Not all Special Educational Needs are immediately obvious. Some are initially hidden, such as dyslexia, autism or ADHD. When parents approach me about their child with SEN of this kind, they are often confused and perplexed about why their child is behaving in a certain way.
Most often, but not always, it is the mother who first sees that there is a problem. In my experience, it is rare that both parents see their child in the same way. Coming to terms with the real situation involves a roller coaster of emotions and often a rebranding of approaches and expectations. At the very least, it requires a shift in family dynamics and a great deal of effort to bring about change. Acceptance of the reality requires time.
One of the first tasks that I ask of the parents who get in touch with me, is to write down what they believe is the problem, what they would like to happen and some background of the family situation. They have normally told me most of this on the phone, but their recording of it on paper can be therapeutic and sometimes revealing. It also tells me how committed they are to working with me and how accepting they are that they and their child may need help.
I have told them that it will be hard to make changes and sometimes things will get worse before they get better, as the child fights against a new regime. In about eight out of ten cases I don't hear again from the parent who contacted me. In my experience, these are often parents who have not yet accepted that the difficulties that they are experiencing will not just go away. These are sometimes the parents who want me to say to them, 'do this and then this', and all will be ok in x number of months. Occasionally, a non-reply might mean that the parent has seen for themselves what they can do differently. Coming to terms is not purely acceptance of a diagnosis but also realisation that everyday life will change.
Grief and acceptance
Recently there was a bereavement in our family and we all dealt with this in our various ways. Some wanted to talk and reminisce about the person, others didn’t wish to broach the subject, at least not immediately. Coming to terms with acknowledging and accepting your child’s special needs is similar to a bereavement, in that it can be a loss of part of the future you expected. There is the hard task of ‘moving on’ in a world that has changed for you. This is made doubly hard if one parent is in denial that their child needs extra help and that they need to seek guidance.

Information |
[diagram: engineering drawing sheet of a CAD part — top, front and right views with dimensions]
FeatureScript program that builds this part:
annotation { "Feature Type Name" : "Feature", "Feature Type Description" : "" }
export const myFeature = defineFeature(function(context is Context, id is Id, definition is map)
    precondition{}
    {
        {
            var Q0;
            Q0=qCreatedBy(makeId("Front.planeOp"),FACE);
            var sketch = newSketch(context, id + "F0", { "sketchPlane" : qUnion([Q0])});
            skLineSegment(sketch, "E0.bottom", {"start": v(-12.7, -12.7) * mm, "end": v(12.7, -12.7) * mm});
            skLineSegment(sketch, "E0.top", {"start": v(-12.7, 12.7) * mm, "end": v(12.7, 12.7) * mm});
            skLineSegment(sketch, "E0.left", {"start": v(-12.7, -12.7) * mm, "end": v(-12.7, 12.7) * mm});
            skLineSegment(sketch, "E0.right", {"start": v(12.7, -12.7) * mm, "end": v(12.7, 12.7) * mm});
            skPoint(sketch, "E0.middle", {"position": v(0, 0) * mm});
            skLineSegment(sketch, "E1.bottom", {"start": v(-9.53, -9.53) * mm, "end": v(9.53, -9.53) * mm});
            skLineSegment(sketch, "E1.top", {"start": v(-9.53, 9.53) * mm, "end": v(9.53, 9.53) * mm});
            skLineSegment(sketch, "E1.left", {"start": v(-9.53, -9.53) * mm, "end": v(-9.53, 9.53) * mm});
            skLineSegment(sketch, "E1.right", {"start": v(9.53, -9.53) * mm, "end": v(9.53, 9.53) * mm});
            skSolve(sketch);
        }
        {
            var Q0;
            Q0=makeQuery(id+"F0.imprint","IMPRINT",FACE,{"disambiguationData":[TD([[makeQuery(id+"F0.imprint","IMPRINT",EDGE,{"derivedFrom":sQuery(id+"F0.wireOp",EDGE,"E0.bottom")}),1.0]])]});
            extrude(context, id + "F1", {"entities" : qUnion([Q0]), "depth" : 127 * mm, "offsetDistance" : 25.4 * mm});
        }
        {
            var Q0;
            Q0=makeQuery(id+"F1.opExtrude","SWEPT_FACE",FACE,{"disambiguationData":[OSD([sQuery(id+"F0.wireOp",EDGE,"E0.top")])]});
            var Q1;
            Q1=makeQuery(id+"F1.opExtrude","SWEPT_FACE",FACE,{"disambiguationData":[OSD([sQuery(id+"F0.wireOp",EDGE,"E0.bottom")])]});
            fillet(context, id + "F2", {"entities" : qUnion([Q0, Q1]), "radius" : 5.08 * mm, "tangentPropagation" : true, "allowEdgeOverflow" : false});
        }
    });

Directions |
a: In the passage on special educational needs, in roughly what proportion of cases does the writer never hear again from the parent who made contact?
b: Please resume the passage on special educational needs, picking up after its final sentence.

Exercise answers |
a: About eight out of ten.

b:
It is an emotional struggle to understand and accept a child who is different; different from their peers and different from what you expected. The child you thought you were going to have is not there and the gradual acceptance involves also accepting that you, too, have suffered a loss. When one parent won’t talk about this and refuses to believe that their child’s behaviour is anything other than being naughty or being spoilt by the other parent, it can create a tense atmosphere. Nearly all children can sense this tension and it makes them feel unsafe and unsure, thus exacerbating the unwanted behaviours. It is also very hard indeed on the parent who is accepting of the difficulty with their child and trying to find a way forward.
When the ‘labels’ surrounding your child increase in number you can feel like you just want it to stop. Each label means another loss and another battle. Recently I have been looking at old family videos, collecting anecdotes for my son’s best man to use (or not) in his wedding speech. It made me realise that I had not appreciated the precious moments that some of the footage showed- more moments than I expected actually. I have hardly any memories of my two sons, one with special needs and one without, playing with each other and having fun. I remembered friction between them and me peace-keeping. But there it is, the two of them singing with actions, a very funny song that the eldest had learned at Cubs and at the end the youngest jumping into his arms. I don’t remember this. What was I doing? Taking the opportunity to make the dinner or wash up? I missed it and thus missed a chance to build up my emotional armoury to cope with day to day life. Emotional resilience is essential when dealing with special needs to help you handle the stress and the crises.
Resilience is not just your ability to bounce back, but also your capacity to adapt in the face of challenging circumstances, whilst maintaining a stable mental wellbeing. Resilience isn't a personality trait – it's something that we can all take steps to achieve.www.mind.org.uk
Some steps that can help
- Understand the situation that you find yourself in, talk to others, do some research, share.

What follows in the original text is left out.